How Does Transduction Occur in Each of the Senses?

There are three major types of transduction:
     1.   Photoreaction: Photo means “light,” so one type of transduction is the reaction of a chemical in a nerve cell. This is the basis of vision.
     2.   Mechanical Reactions: Physical movement of attachments to some nerve cells or physical pressure against others starts transduction in three systems:
  • Our sense of hearing works by fluids in the inner ear brushing against hair cells attached to neurons. The movement of the fluid is produced by sound waves.
  • Our sense of balance also works in a very similar way to our sense of hearing: a gelatin-like mass in the semicircular canals of your inner ear brush against hair cells attached to neurons.
  • Our skin senses have four different kinds of detectors, and three of them respond to physical pressure. We have a soft touch detectors and strong pressure detectors. Pain detectors respond to strong and potentially damaging physical contact. Finally, we have hot/cold detectors that respond to the temperature.
      3.   Molecular Reactions: Two of our senses are sensitive to molecules in the world around us.
  • Our sense of taste is based on taste buds on our tongue that respond to molecules in the substances that touch the tongue. The taste buds also sort the molecules into different types, giving us the variety—like sweetness and bitterness—that we are able to taste.
  • Our sense of smell is based on specialized detectors in our nasal cavity that detect different kinds of molecules floating in the air. Like taste, smell categorizes the molecules into different types to give of the wonderful range of odors we can detect.

Where Do the Nerves from the Senses Go?

There is no difference between an action potential coming from one sense (e.g., the eye) and an action potential coming from a different sense (e.g., the ear). The way your brain knows if it is processing visual information or sound is by the location that receives the signal. If the action potential ends in the occipital lobe, your brain experiences it as visual information. If the action potential ends in the temporal lobe, then the brain interprets it as sound information.

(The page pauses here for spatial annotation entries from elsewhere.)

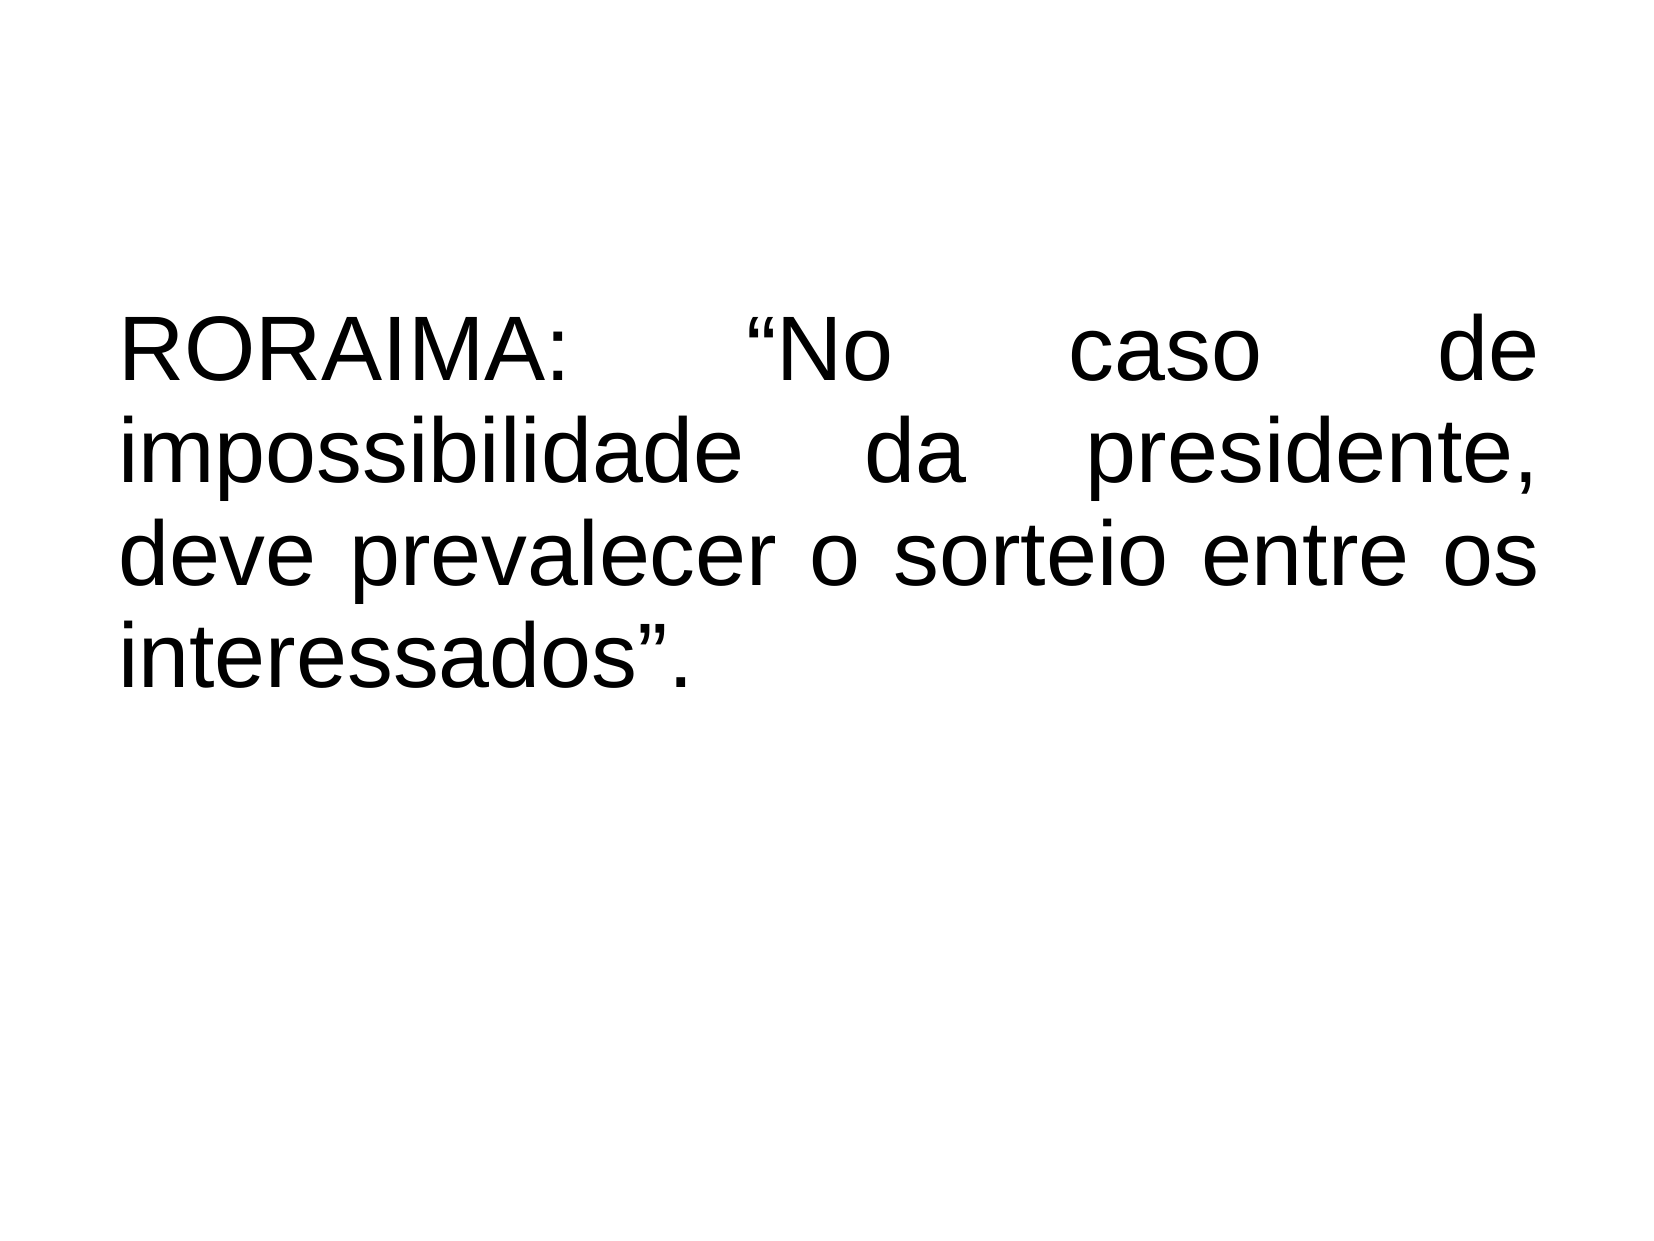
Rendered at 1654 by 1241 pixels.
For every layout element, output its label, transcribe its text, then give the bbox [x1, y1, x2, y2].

title RORAIMA: “No caso de impossibilidade da presidente, deve prevalecer o sorteio entre os interessados”. [118, 59, 1542, 945]
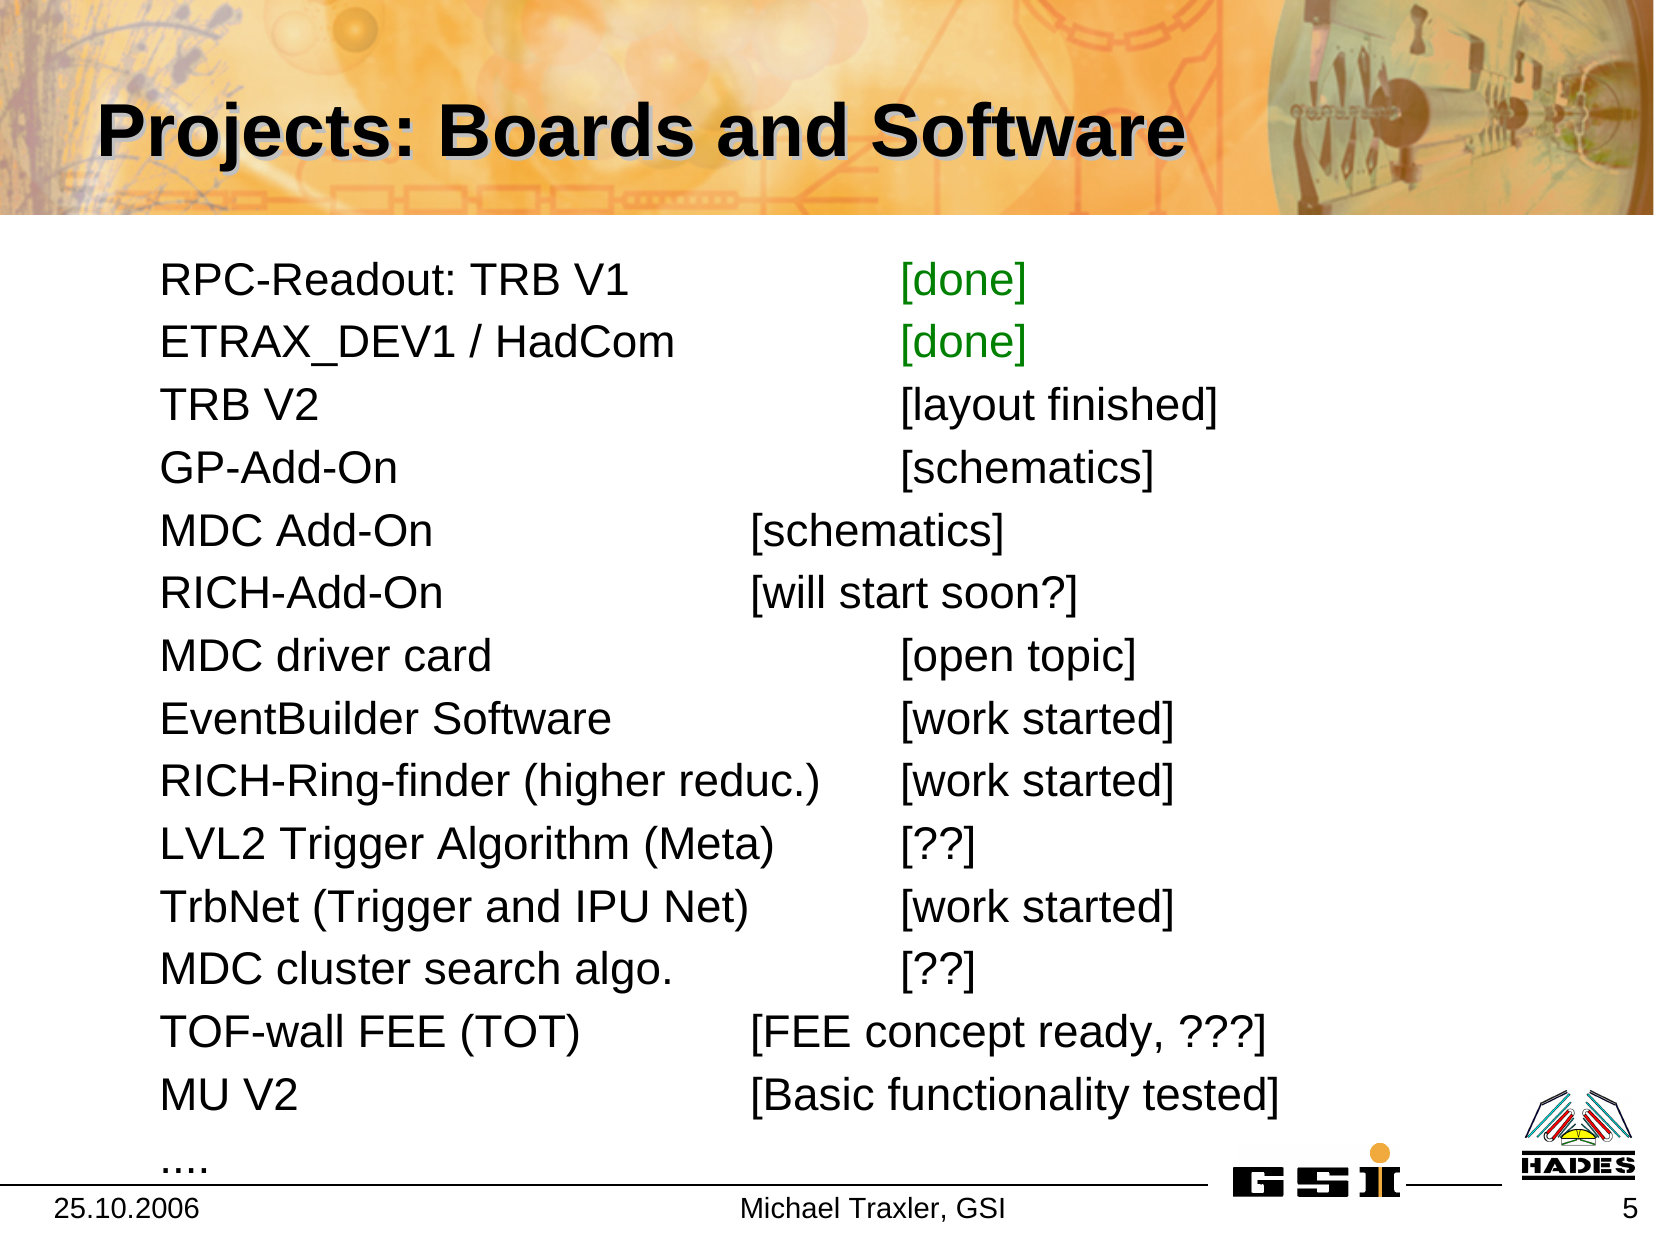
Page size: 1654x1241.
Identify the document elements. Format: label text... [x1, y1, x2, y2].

picture [1233, 1183, 1400, 1197]
title Projects: Boards and Software [96, 27, 1502, 235]
picture [1573, 1090, 1635, 1180]
list RPC-Readout: TRB V1 [done] ETRAX_DEV1 / HadCom [done] TRB V2 [layout finished] GP-Add-On [schematics] MDC Add-On [schematics] RICH-Add-On [will start soon?] MDC driver card [open topic] EventBuilder Software [work started] RICH-Ring-finder (higher reduc.) [work started] LVL2 Trigger Algorithm (Meta) [??] TrbNet (Trigger and IPU Net) [work started] MDC cluster search algo. [??] TOF-wall FEE (TOT) [FEE concept ready, ???] MU V2 [Basic functionality tested] .... [84, 253, 1573, 1183]
picture [0, 0, 1654, 215]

You learned that different parts of the brain serve different functions. Let’s see where in the brain each of the senses sends its messages. First, all of the senses—except the sense of smell—send action potentials to the THALAMUS, in the middle of the brain, deep under the cortex. Then the different senses go to different parts of the brain.
  1. Visual signals go down the OPTIC NERVE to the THALAMUS and then to the OCCIPITAL LOBES.
  2. Sound signals go down the COCHLEAR NERVE to the THALAMUS and then to the TEMPORAL LOBES.
  3. Smell signals, the only ones that do not first pass through the thalamus, go down the OLFACTORY NERVE directly to the LIMBIC SYSTEM under the cortex.
  4. Taste signals go down the GUSTATORY NERVE to the THALAMUS and then to the FRONTAL LOBES.
  5. Skin sensations go down the SENSORY NERVES to the THALAMUS and then to the PARIETAL LOBES.
  6. Balance sensations go down the VESTIBULAR NERVE to the THALAMUS and then to the CEREBELLUM at the rear of the brain.